Signals and linear systems in discrete time

• explain the principles of sampling of continuous-time signals.
• explain the connections and differences between the Fourier transform, the time-discrete Fourier transform and the discrete Fourier transform.
• implement algorithms for the calculation of recursive and non-recursive filters in Matlab.
• convert continuous-time filters into discrete-time filters using the bilinear transform.
• use a spectrogram to analyse the time/frequency content of a signal.
• calculate the spectral density of a stochastic signal.
• analyse discrete-time signals and discrete-time systems in the time-, frequency- and z-domain.
• design recursive and non-recursive digital filters
• judge which sampling frequency, quantization depth and filter type is necessary to fulfill a simple problem specification.
• implement computer programs and visualise results using Matlab.
• apply English terminology in digital signal processing and write reports in English.
• extract and combine information from different literature sources

As an extension of course 31605/22050, Continuous-Time Signals and Linear Systems, this course introduces linear discrete-time signals and systems, digital filters and adaptive linear neural networks from a technical perspective. The algorithms can be applied to various fields of linear digital signal processing: acoustics, telecommunication, biomedical engineering, control theory. The following topics will be covered:
– Time-domain analysis and difference equations,
– Sampling theorem,
– Discrete-time Fourier transform (DTFT),
– Fast Fourier transforms (FFT),
– z-transform,
– IIR and FIR digital filters,
– The short-time Fourier transform
– Spectral density of a stochastic signal
– Noise reduction

31605/22050, The course is a continuation of course 22050 (previously 31605). Equivalent knowledge is expected for participation.
Prior knowledge in Matlab or another programming language (e.g. C) is beneficial.

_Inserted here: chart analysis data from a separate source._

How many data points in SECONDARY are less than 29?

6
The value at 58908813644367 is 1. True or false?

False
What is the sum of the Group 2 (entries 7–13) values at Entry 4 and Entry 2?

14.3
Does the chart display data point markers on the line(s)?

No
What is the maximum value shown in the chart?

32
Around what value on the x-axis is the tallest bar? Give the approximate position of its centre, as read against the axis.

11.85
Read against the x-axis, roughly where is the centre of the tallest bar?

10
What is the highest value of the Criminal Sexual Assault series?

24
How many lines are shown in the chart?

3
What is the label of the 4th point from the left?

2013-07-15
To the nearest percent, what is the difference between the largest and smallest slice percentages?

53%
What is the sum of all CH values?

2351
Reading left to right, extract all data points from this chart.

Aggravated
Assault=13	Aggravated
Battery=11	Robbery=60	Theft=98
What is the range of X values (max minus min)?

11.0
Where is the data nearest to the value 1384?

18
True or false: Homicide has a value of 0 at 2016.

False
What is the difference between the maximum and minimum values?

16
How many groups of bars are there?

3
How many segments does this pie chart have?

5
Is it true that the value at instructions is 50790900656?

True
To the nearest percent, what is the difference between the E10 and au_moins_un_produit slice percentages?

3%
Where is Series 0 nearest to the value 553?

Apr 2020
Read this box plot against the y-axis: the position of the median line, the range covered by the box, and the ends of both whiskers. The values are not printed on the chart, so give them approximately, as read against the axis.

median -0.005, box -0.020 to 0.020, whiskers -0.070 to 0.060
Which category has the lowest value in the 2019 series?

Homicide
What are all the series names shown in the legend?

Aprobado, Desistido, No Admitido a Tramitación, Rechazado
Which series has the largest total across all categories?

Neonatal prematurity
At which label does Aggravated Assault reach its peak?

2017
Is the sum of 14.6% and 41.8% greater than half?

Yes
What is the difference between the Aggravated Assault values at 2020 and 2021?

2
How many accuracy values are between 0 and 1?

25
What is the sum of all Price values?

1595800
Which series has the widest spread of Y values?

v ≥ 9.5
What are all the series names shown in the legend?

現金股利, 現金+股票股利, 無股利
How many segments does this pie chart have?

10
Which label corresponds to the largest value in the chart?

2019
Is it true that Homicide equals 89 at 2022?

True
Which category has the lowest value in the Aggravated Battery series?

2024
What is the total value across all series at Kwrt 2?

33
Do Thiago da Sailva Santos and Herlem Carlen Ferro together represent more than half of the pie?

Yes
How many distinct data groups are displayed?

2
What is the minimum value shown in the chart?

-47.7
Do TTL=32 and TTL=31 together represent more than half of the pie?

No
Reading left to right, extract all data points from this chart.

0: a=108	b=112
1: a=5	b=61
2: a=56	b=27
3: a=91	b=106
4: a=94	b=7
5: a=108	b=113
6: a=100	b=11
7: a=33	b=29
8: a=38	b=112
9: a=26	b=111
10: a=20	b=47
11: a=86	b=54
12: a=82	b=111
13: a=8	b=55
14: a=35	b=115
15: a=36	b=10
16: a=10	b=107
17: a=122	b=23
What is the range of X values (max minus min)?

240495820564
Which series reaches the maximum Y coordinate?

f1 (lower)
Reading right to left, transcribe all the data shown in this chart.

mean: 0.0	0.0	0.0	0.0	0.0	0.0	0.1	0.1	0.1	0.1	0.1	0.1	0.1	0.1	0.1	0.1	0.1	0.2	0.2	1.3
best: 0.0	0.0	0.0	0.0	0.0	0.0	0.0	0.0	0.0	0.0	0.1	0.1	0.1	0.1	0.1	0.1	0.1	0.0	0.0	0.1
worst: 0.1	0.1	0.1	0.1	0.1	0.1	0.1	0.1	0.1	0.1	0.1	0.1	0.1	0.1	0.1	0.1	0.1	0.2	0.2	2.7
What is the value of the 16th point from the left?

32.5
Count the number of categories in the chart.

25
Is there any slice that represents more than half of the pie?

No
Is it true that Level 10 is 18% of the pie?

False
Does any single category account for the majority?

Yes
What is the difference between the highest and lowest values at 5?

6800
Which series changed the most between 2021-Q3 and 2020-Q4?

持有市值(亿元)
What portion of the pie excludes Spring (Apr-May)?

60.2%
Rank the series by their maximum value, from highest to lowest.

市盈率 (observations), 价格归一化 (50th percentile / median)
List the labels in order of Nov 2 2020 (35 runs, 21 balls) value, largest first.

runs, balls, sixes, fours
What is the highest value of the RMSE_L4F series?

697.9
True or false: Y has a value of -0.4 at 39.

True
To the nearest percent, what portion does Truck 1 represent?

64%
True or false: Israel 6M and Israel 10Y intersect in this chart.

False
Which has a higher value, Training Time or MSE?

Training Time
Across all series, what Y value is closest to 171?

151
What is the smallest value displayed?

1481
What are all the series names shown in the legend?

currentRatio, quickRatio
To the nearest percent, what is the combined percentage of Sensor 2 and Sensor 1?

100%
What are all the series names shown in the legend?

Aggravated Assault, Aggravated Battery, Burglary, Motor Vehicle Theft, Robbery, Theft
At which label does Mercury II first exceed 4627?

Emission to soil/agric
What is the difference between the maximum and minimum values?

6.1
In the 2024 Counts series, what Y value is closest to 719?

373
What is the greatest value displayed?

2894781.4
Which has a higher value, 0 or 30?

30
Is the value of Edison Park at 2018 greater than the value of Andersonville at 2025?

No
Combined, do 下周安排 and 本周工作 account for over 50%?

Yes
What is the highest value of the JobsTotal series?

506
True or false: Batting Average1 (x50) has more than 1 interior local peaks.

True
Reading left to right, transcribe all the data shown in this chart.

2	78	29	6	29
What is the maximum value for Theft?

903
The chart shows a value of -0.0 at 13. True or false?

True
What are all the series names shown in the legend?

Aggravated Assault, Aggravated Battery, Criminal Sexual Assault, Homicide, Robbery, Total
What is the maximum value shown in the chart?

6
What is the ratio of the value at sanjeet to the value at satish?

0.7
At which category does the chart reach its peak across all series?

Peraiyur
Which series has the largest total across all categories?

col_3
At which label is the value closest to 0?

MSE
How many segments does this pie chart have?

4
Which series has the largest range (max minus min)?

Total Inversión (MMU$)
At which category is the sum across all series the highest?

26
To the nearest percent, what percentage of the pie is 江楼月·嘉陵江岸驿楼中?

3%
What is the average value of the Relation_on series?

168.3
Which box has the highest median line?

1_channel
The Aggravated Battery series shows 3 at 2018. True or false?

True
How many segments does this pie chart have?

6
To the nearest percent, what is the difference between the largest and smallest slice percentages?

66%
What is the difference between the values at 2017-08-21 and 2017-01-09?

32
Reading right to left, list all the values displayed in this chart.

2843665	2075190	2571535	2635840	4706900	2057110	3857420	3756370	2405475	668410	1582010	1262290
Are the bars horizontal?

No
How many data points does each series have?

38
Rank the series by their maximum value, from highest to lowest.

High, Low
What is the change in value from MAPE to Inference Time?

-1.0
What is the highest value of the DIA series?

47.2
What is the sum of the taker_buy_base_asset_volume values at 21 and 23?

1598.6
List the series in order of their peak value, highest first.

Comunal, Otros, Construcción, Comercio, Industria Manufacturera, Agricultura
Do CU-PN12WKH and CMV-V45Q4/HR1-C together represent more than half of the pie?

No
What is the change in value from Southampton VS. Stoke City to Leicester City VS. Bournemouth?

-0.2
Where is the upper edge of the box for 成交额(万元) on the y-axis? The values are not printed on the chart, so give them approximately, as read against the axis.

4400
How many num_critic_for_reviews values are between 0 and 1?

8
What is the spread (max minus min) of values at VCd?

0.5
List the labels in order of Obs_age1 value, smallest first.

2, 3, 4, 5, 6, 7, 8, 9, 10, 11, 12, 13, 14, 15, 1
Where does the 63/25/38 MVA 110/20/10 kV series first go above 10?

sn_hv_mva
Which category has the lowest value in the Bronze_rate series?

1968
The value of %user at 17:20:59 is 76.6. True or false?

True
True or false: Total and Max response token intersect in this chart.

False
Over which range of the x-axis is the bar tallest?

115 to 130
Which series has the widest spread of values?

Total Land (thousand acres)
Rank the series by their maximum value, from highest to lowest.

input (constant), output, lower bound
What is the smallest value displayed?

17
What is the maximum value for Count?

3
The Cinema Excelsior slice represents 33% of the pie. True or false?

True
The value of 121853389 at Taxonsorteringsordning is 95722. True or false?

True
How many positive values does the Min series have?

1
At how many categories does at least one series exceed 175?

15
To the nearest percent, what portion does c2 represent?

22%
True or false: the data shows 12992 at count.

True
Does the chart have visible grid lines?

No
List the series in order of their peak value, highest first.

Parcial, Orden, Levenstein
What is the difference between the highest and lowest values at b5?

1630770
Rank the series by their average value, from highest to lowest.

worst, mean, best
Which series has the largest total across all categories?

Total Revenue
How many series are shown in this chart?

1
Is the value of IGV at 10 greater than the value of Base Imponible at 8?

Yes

Lectures, Matlab or Python computer exercises

Matlab will be utilized in the course. Prior knowledge in Matlab or another programming language (e.g. C) is beneficial but not strictly required. Additional material will be provided if required.

E-learning is used in the form of podcast lectures, on-line quiz (home assignments), chat room, discussion board/blog, electronic correction system, web-based tools and digital whiteboard.